◆ **EXERCISE DETAILS**
Write out the text of the data again, putting "Gemeinde" wherever "Pfarrei" appears and keeping everything else the same. Leave the pictures out.

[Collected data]

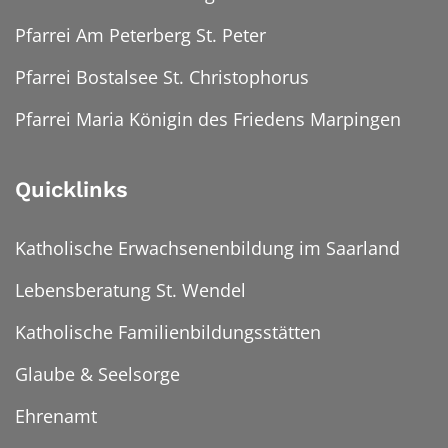
Pfarrei Am Peterberg St. Peter
Pfarrei Bostalsee St. Christophorus
Pfarrei Maria Königin des Friedens Marpingen
Quicklinks
Katholische Erwachsenenbildung im Saarland
Lebensberatung St. Wendel
Katholische Familienbildungsstätten
Glaube & Seelsorge
Ehrenamt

◆ **PROBLEM SOLUTION**
Gemeinde Am Peterberg St. Peter
Gemeinde Bostalsee St. Christophorus
Gemeinde Maria Königin des Friedens Marpingen
Quicklinks
Katholische Erwachsenenbildung im Saarland
Lebensberatung St. Wendel
Katholische Familienbildungsstätten
Glaube & Seelsorge
Ehrenamt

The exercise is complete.